Stream Integration

Stream Integration

Mihai Budiu
Mihai BudiuChief Scientist / Co-Founder

Stream integration

In this blog post we informally introduce one of the core streaming operations in DBSP (our underlying theory of incremental computation): integration.

Integration sounds scary, and if you never liked calculus you may be intimidated. But don’t worry, the integrals in this text are simple, and if you have written even simple computer programs you have already built integrals yourself.

A simple example

Consider the following Java code fragment:

int sum(int[] data) {
 int sum = 0;
 for (int i = 0; i < data.length; i++) {
   int d = data[i];
   sum = sum + d;
 }
 return sum;
}

Any beginner programmer can tell you that this program adds up the values in an array data of integer values. sum is the integral of the values in data. That’s all: an integral is essentially a sum.

The first time I saw such a program I was a little confused by the statement sum = sum + d. To mathematicians this looks like an equation with no solutions (unless d is zero). All programming languages inspired by FORTRAN use = to indicate assignment and not equality. In languages from the C family the test for equality is written as ==.

This is actually a rather unfortunate choice, since mathematicians have been using = for equality for much longer than programmers. Languages such as Pascal had a different symbol for assignment: :=. The fact that = is an expression that returns a value is even worse; there was even an old joke about this:

The last “C++” bug has been identified by a world-wide consortium of computer scientists:
if (nuclear_war = true)
   launch_missiles();

One interesting thing about the statement sum = sum + d is that sum is used in two different ways:

  • in the right hand side of the assignment, sum refers to the current value of the sum variable.
  • in the left hand side of the assignment sum refers to the next value of the sum variable.

As we know, programs execute in steps; the execution of the assignment first reads the current value of the variable sum, uses it to add the current value of d, and finally overwrites the value of sum with the result of this computation.

(In a future blog post we will see that in DBSP this ambiguity about the “current” and “next” value of sum is solved cleanly by having an explicit operator, called “delay”, to access the prior value.)

Note that the value of sum may go up or down as values are added, depending on whether data contains positive or negative values.

You can think of the value of sum as being a sequence of different values evolving in time.
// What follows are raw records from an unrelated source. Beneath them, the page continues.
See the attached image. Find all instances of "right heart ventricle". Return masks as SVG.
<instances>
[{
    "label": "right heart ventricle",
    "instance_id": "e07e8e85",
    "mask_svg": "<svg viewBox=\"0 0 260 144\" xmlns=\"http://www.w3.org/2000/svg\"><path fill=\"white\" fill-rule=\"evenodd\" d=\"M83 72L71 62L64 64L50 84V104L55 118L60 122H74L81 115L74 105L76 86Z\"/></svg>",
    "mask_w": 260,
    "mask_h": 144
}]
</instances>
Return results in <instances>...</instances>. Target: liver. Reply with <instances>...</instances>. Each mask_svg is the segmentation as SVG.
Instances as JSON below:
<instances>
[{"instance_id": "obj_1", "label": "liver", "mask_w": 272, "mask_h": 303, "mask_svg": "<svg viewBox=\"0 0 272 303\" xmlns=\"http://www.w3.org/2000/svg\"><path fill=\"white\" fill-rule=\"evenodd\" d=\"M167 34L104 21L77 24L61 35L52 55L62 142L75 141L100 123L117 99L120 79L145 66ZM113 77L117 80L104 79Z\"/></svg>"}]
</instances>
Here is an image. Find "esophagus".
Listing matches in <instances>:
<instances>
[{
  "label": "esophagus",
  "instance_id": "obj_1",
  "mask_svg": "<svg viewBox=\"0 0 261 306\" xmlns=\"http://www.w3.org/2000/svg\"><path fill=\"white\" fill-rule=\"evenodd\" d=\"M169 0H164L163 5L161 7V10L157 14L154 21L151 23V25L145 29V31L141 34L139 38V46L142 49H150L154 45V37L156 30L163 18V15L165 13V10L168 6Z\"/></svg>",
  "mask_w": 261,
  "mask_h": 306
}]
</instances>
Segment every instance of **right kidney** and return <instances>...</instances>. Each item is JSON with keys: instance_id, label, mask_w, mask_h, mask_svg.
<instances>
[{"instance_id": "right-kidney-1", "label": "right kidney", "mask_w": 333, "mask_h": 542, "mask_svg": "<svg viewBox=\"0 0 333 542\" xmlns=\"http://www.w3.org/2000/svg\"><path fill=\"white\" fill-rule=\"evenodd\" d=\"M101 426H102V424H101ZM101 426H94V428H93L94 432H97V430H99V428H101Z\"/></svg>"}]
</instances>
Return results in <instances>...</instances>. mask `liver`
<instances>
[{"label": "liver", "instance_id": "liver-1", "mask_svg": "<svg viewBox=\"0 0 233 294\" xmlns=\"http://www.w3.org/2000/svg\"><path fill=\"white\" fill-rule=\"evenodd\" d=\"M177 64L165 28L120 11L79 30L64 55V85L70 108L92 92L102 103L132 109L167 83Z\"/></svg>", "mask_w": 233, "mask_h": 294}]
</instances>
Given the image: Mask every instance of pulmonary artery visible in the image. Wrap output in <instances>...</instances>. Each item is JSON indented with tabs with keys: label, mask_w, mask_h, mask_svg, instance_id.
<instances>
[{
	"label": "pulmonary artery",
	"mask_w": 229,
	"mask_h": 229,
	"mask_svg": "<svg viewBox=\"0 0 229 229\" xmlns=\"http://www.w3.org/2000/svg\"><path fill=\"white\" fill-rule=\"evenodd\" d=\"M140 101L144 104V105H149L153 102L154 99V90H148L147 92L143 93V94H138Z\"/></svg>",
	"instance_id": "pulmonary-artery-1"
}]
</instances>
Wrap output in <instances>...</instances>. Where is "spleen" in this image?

We can make this more apparent by rewriting the previous program in a different way:

int sum2(int[] data) {
 int[] sum = new int[data.length + 1];
 sum[0] = 0;
 for (int i = 0; i < data.length; i++) {
   sum[i + 1] = sum[i] + data[i];
 }
 return sum[data.length];
}

This is not very efficient, because it uses a different variable sum[i] for each new result computed. But it makes explicit the way the sum evolves in time; each element of the sum array is assigned only once.

The value of sum array computed by this function is also called the prefix sum of the array data.

Integrals in SQL

The SUM aggregate function in SQL can be used for integration: given a collection of values, it will compute the sum of the values. Here is an example which sums up all values in column x of table t:

SELECT SUM(x) FROM t

In SQL SUM is an instance of an aggregate function. Aggregates are really generalizations of integrals.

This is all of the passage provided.